Unfortunately, the evidence base for ME/CFS has been adversely affected by two factors: lack of research funding and a multitude of definitions of the disease. ME/CFS receives approximately 6 million dollars per year in most years. Compare this to the billion dollars per year that has allowed AIDS patients to lead essentially normal lives. Because of poor funding, none of the definitions are particularly well-supported by research and many aspects of the disease – multiple infections, immune and mitochondrial dysfunction, and orthostasis – have not been adequately studied.
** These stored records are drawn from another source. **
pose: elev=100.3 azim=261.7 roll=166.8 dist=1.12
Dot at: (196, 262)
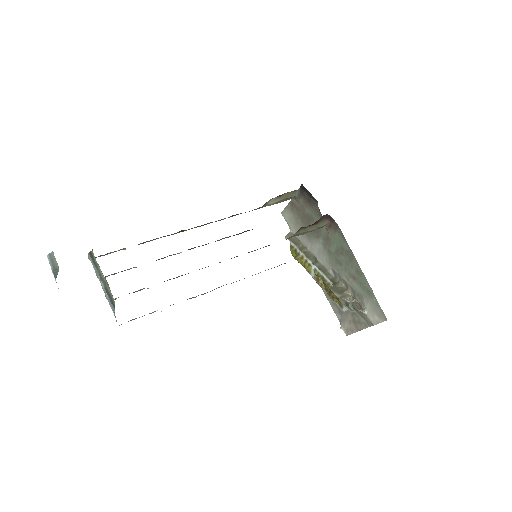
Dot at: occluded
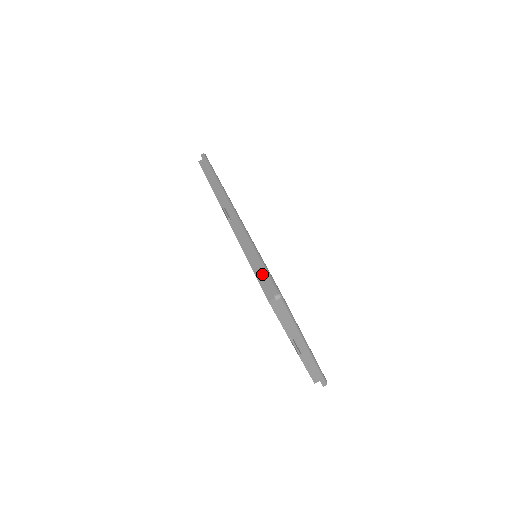
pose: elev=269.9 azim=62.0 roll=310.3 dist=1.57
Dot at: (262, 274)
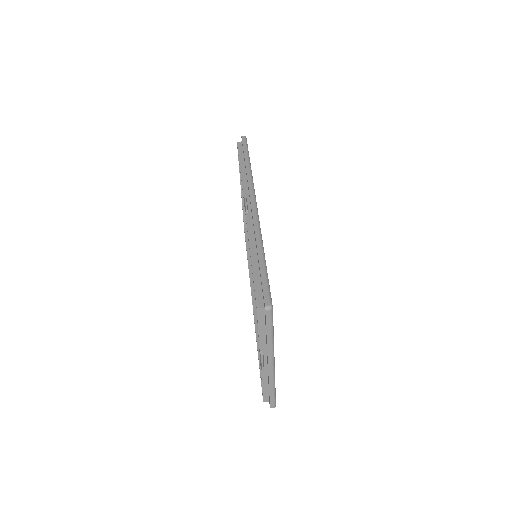
Dot at: (260, 278)
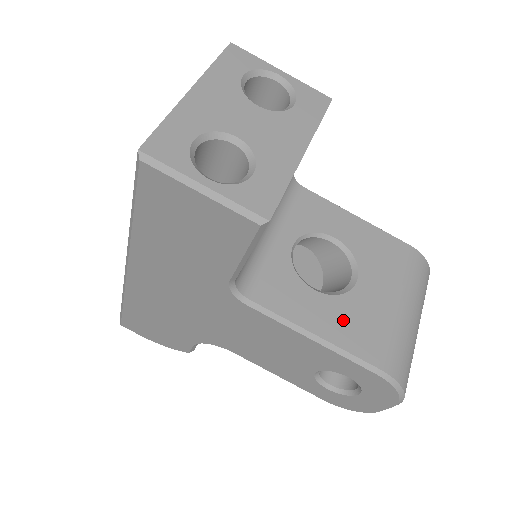
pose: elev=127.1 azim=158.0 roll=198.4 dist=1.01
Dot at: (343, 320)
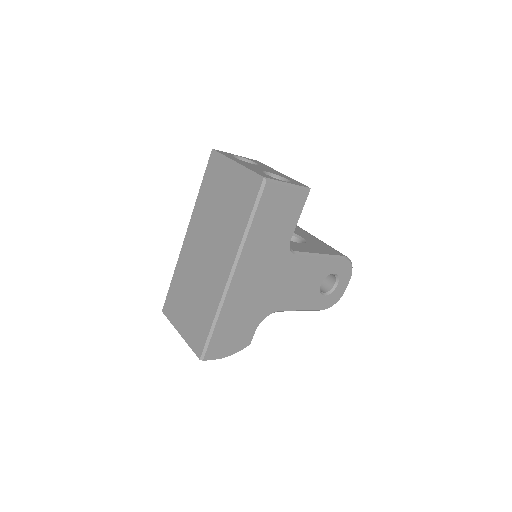
Dot at: (318, 248)
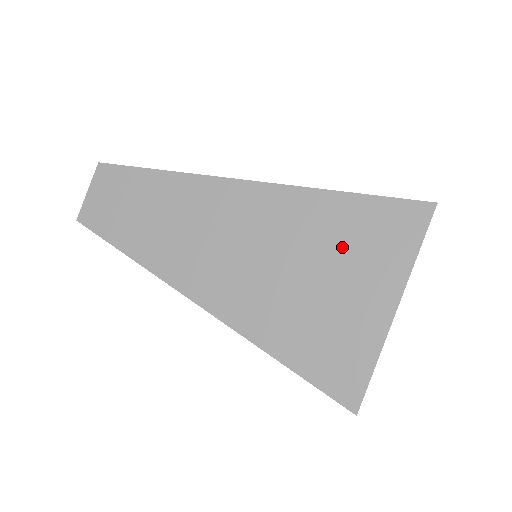
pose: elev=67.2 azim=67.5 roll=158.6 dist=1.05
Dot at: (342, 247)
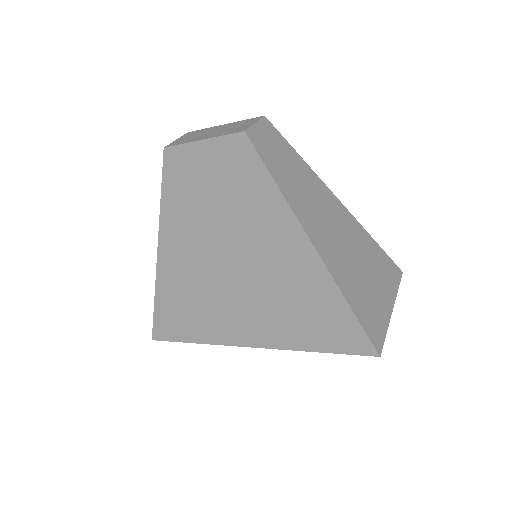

Large, well-powered studies are rare. And, because there are overly broad definitions of “CFS” that include many patients who don’t have ME, there are studies in the literature that do not apply to ME patients at all.
The CDC study will not clarify the definition. The design is flawed--most of the data is self-reported symptoms. The patient community has begged the CDC to collect data on promising objective measures such as 2 day CPET, viral loads and natural killer cell function. The CDC has refused.
Please note that treatment of infections, hypotension, and immune and mitochondrial dysfunction have helped patients in small studies. Looking at evidence of successful treatment, published and unpublished, helps to define the disease’s essential features.
Post-exertional malaise, orthostatic intolerance, cognitive dysfunction, and viral symptoms are the most disabling aspects of ME/CFS. The Canadian includes these and other important aspects; Fukuda and other even broader definitions do not require them. Broad definitions make it impossible to identify abnormalities in bona fide ME patients.
Since the definition issue can be easily solved by endorsing the Canadian, I urge you to address the issue that has made it difficult to characterize the disease and make progress: poor funding. Be bold. Good science costs money. DHHS has asked the wrong questions, but you can still give them the right answers: use the Canadian and increase funding. The medical community has treated this group of patients poorly.
You, as medical leaders, have the opportunity to begin to change that reality.